DATASET:
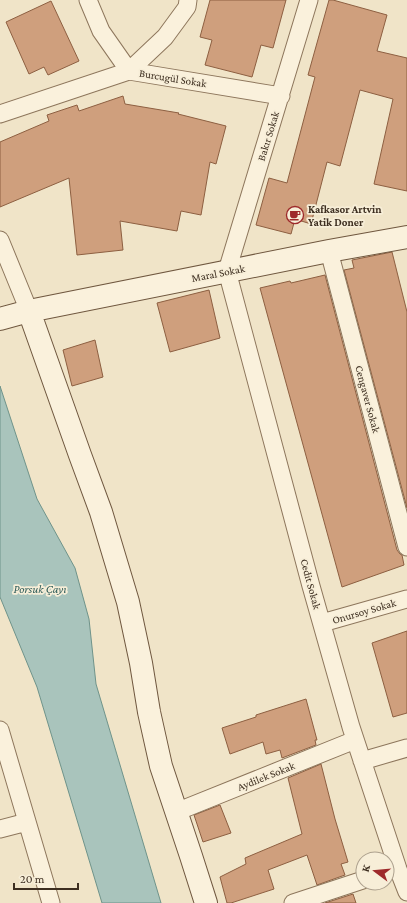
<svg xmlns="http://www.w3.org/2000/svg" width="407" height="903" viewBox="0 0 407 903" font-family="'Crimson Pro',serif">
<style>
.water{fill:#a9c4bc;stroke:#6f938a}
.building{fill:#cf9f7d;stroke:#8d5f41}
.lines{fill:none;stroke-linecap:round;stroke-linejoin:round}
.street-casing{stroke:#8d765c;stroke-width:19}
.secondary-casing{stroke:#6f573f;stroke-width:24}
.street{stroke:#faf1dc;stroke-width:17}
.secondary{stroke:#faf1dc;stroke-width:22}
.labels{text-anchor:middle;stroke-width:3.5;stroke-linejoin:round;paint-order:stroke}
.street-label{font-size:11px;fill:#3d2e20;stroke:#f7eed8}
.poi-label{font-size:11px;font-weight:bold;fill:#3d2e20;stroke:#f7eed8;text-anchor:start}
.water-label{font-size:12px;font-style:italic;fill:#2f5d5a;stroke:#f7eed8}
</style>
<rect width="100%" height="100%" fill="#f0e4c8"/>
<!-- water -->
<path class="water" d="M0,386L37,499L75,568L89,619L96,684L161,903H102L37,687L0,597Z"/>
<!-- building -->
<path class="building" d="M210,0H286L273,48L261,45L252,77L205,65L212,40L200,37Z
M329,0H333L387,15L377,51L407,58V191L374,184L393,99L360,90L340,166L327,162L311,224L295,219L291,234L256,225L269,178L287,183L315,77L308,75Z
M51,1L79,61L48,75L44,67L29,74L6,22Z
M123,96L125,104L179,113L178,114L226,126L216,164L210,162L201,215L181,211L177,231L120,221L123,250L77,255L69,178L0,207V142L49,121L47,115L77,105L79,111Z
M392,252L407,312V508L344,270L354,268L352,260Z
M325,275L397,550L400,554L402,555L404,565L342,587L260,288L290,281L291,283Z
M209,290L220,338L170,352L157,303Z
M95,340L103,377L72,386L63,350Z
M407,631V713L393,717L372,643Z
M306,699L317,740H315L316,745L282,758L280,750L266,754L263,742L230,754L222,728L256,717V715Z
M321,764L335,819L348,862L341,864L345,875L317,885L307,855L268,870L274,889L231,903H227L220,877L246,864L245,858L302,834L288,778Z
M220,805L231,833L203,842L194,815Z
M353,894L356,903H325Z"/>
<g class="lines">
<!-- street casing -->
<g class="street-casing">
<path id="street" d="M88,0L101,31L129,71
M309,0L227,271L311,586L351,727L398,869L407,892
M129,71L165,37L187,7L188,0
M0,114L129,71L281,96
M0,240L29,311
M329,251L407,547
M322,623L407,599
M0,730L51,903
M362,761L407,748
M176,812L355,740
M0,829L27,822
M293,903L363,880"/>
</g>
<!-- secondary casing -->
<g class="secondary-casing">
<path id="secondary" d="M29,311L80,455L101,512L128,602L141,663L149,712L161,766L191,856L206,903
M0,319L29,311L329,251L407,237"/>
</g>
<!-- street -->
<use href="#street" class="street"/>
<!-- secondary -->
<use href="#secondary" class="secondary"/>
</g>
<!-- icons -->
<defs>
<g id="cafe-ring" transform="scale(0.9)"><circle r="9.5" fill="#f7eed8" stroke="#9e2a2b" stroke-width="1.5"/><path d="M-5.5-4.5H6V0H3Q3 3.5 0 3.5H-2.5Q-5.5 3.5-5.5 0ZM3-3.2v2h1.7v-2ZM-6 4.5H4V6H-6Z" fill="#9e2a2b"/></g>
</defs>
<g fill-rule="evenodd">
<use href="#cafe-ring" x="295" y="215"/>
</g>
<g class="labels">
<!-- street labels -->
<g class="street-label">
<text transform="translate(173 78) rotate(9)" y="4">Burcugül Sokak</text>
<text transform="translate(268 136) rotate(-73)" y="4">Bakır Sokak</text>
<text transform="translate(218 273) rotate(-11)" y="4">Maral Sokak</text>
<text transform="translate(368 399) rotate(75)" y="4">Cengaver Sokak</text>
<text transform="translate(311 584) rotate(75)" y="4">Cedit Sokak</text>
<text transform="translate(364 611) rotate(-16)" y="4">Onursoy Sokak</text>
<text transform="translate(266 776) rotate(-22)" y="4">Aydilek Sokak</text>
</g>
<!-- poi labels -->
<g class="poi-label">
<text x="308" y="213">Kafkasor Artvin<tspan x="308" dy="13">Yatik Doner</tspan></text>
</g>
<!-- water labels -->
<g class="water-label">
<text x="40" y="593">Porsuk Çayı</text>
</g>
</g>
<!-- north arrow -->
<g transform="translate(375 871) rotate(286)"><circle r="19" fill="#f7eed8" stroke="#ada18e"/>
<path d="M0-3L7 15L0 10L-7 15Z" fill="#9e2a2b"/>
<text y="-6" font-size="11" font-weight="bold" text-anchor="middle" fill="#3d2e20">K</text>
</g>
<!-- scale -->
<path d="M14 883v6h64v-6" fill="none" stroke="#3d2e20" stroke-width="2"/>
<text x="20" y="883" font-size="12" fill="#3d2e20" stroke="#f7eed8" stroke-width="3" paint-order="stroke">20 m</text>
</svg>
--
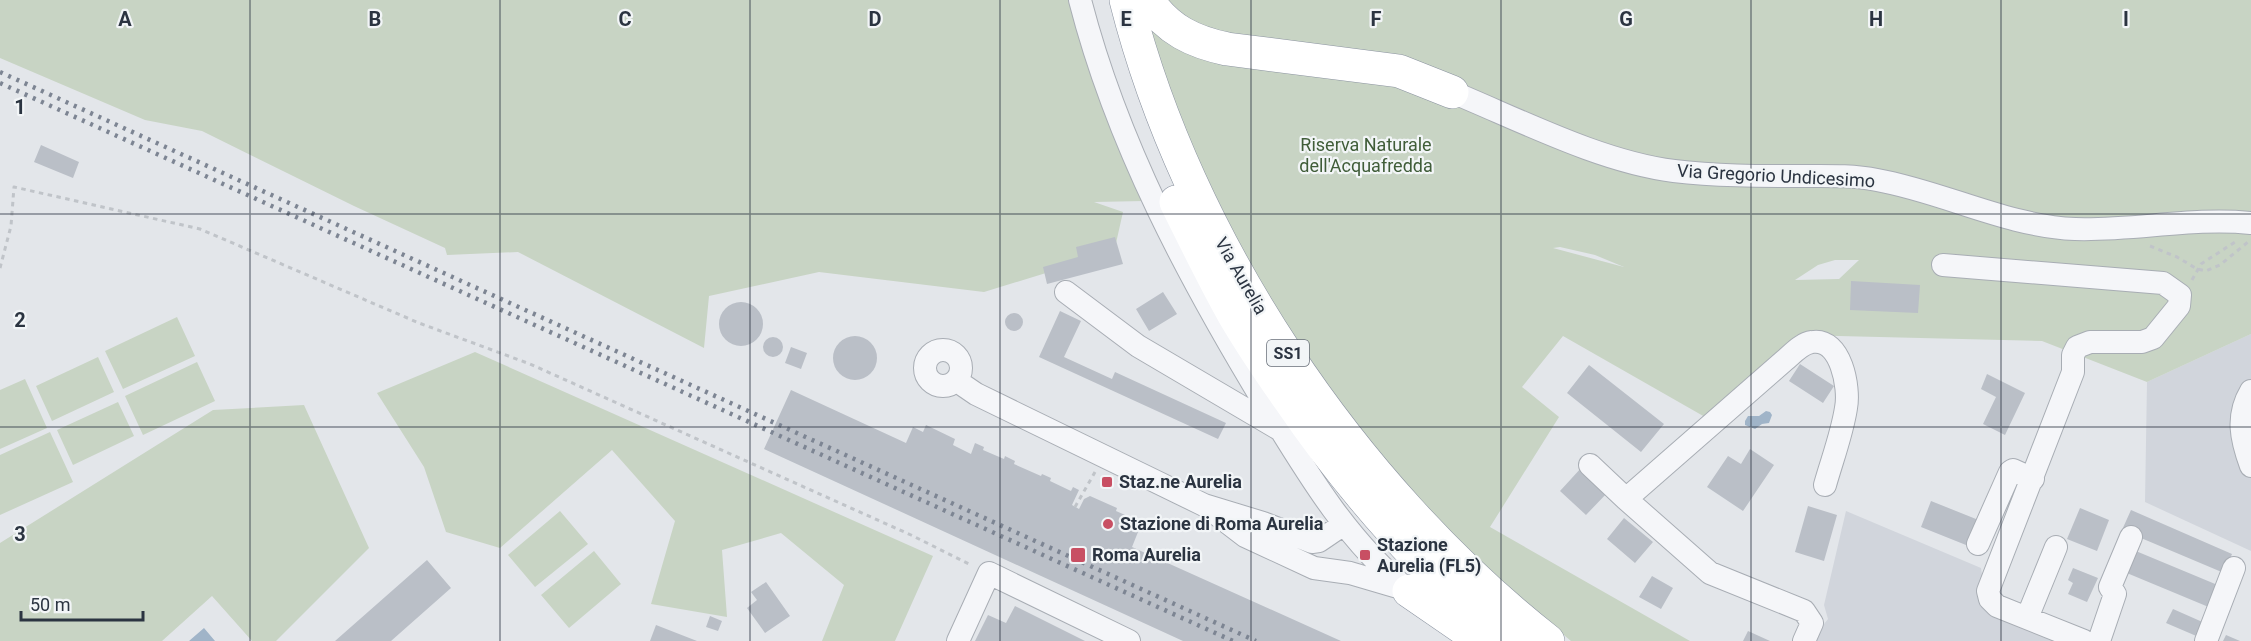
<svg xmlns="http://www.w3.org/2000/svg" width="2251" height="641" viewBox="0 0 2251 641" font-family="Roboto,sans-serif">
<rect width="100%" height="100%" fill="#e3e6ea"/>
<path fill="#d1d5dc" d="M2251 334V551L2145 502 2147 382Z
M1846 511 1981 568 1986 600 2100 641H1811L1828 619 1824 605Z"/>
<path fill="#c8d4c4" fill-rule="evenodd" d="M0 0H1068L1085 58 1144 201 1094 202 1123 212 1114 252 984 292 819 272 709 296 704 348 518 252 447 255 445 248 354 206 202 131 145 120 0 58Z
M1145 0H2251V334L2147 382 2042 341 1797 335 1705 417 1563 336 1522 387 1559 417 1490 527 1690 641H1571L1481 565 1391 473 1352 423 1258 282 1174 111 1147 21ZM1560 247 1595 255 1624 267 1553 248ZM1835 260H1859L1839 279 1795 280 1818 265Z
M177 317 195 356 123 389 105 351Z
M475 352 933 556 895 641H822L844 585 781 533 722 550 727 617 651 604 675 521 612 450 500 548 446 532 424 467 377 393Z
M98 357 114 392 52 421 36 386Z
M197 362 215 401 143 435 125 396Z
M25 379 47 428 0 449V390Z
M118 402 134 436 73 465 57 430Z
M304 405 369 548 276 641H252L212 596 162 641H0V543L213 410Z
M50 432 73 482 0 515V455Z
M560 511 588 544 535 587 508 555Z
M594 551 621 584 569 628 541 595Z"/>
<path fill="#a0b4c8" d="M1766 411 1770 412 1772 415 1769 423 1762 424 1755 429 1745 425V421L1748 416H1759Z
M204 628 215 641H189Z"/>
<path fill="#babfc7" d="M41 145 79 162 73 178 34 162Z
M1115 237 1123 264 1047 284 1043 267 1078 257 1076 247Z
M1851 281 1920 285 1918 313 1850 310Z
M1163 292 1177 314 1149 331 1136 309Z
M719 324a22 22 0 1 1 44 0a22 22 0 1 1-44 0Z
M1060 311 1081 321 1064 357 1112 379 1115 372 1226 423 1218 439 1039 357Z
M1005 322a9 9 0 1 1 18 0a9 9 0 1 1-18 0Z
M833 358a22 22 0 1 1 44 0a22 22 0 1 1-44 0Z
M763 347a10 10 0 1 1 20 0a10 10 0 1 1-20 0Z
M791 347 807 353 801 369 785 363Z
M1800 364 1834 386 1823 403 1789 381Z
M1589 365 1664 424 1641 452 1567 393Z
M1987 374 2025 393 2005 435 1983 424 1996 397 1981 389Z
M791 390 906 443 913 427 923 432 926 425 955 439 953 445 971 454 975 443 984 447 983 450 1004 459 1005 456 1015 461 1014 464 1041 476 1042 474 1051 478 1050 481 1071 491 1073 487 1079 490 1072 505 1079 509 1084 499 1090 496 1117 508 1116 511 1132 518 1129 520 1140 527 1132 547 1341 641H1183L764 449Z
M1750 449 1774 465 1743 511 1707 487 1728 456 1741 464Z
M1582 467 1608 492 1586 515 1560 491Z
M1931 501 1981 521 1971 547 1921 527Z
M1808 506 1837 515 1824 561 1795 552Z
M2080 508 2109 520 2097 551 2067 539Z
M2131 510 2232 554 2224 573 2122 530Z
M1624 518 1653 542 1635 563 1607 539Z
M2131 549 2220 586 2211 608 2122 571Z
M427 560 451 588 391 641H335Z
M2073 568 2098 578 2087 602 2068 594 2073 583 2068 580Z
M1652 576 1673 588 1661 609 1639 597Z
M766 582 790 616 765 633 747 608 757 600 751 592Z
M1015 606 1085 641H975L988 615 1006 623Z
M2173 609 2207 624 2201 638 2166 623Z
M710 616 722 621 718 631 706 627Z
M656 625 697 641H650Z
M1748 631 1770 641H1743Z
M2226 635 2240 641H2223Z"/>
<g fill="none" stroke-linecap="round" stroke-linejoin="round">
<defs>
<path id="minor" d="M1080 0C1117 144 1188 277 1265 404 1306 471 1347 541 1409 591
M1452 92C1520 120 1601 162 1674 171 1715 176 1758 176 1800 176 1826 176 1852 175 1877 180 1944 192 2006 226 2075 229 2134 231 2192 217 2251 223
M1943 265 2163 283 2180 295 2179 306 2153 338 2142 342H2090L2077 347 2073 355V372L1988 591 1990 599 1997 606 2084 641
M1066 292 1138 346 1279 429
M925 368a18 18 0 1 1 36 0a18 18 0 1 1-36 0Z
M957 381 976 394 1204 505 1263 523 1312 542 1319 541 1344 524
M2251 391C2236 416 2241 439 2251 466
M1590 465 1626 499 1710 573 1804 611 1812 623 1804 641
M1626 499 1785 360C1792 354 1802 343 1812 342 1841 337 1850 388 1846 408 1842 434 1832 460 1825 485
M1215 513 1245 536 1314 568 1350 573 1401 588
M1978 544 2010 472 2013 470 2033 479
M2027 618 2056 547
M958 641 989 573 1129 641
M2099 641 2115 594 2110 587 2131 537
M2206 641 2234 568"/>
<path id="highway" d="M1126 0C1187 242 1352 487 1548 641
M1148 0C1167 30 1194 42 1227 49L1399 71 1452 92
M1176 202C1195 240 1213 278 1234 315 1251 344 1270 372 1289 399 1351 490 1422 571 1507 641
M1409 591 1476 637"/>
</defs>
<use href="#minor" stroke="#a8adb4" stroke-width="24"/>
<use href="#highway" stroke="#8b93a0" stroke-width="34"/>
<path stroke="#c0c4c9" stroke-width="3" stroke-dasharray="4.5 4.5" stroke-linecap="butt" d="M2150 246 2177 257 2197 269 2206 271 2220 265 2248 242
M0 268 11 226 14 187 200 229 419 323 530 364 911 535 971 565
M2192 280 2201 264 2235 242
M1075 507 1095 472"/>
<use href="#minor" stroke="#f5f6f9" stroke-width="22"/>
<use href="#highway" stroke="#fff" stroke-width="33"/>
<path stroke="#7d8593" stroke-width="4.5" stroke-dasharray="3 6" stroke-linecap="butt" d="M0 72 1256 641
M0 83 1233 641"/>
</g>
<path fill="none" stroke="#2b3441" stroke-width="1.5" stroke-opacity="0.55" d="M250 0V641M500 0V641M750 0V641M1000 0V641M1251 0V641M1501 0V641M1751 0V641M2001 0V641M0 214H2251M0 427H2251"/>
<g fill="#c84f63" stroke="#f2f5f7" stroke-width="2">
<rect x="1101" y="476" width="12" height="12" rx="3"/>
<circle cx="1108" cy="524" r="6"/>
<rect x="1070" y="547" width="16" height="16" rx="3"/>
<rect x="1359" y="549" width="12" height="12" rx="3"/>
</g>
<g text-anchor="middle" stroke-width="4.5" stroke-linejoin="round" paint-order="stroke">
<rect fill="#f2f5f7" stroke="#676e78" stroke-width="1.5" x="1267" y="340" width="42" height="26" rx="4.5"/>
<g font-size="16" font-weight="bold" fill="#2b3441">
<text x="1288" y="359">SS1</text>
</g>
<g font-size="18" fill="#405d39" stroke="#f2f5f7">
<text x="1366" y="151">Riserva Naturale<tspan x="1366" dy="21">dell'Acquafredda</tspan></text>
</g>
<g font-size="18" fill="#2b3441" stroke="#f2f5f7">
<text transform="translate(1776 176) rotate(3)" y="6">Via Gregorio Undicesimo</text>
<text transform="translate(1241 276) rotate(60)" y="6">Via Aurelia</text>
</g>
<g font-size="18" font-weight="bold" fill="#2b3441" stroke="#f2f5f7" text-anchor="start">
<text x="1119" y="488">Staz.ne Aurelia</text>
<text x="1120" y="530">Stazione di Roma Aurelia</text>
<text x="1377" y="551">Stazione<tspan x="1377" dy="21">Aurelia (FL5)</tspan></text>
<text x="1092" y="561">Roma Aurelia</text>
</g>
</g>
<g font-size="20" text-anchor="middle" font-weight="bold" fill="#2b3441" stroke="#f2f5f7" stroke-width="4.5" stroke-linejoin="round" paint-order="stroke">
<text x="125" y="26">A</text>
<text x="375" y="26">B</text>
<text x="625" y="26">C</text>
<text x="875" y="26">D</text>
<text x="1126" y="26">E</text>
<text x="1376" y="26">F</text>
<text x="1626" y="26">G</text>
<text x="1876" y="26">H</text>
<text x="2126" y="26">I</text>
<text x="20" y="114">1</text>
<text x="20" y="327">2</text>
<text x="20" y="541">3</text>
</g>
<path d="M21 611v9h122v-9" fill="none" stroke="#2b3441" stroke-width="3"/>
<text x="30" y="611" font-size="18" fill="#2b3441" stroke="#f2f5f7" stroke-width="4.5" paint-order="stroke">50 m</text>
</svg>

TASK TO COMPLETE:
If a line in the material above holds "lines", copy it.

TASK ANSWER:
.lines{fill:none;stroke-linecap:round;stroke-linejoin:round}
<g class="lines">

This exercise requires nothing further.